Law Offices of Otto H. Linsenmeyer by Marvin W. Manross, Phoenix, for respondent and real party in interest.
STRUCKMEYER, Vice Chief Justice.
This special action arises out of a petition for divorce filed by Sharon M. Anderson against her husband, Robert V. Anderson, in the Superior Court of Maricopa County. Following the entry of judgment, the Superior Court entered an order finding that Sharon M. Anderson would not be financially able to give a supersedeas bond to stay execution of the judgment and granted her motion to stay pending the appeal upon “filing a written understanding with the Court in place of supersedeas bond.” Robert V. Anderson then brought this special action here, asserting that the stay upon written understanding in place of a supersedeas bond is in excess of the Superior Court’s authority. The order of the Superior Court staying the execution of the judgment in Cause No. DR 50394 of the Maricopa County Superior Court is vacated.
The function of a supersedeas is, of course, to stay the enforcement of a judgment or decree of court brought up on appeal. Its effect is to restrain a party and the lower court from taking affirmative action to enforce the judgment or decree. While an appeal with proper supersedeas stays the execution of the judgment, it does not detract from its decisiveness and finality. Huron Holding Corp. v.

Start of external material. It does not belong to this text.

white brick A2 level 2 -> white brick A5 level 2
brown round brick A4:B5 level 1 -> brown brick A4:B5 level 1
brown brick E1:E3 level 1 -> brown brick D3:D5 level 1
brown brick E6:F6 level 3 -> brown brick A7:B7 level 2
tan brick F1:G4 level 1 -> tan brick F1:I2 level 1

Lincoln Mine Operating Co., 312 U.S. 183, 61 S.Ct. 513, 85 L.Ed. 725 (1941).
This Court by the Constitution of Arizona, Art. 6, § 5, subsec. 5, has the “Power to make rules relative to all procedural matters in any court.” This power may not be supplemented, annulled or superseded by an inferior court such as the Superior Court or respondent judge. See State v. Blazak, 105 Ariz. 216, 462 P.2d 84 (1969).

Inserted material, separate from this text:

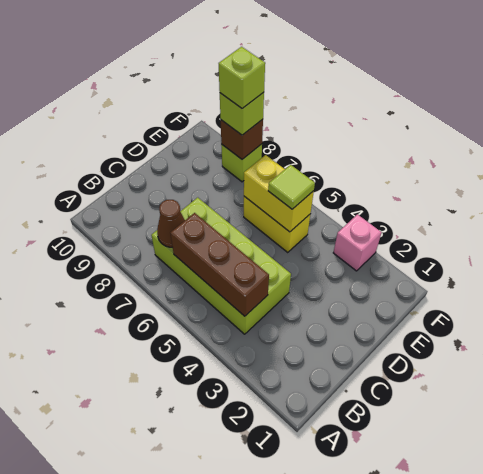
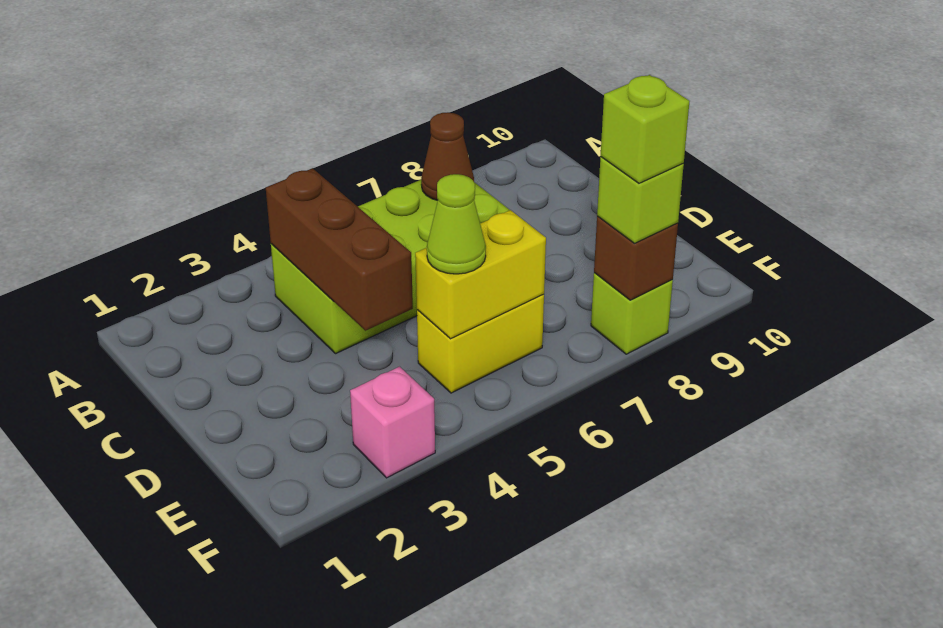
brown brick B4:B6 level 2 -> brown brick B4:D4 level 2
lime tile E5 level 3 -> lime cone E5 level 3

By rule, this Court has provided how a judgment is stayed on appeal. Rule 62(d), Rules of Civil Procedure, 16 A.R.S., provides:
“When an appeal is taken the appellant by giving a supersedeas bond may obtain a stay * * *.”
Rule 62(d) is the only way by which an appellant may stay a judgment of the Superior Court while an appeal is pending. There is no provision whatsoever by which the Superior Court may stay an execution of a judgment on filing a written understanding in place of the supersedeas bond provided by Supreme Court Rule 62(d).
The order in Cause No. DR 50394 of the Superior Court in and for the County of Maricopa staying the execution of its judgment is set aside and vacated.
CAMERON, C.J., and HAYS, HOLOHAN and GORDON, JJ., concur.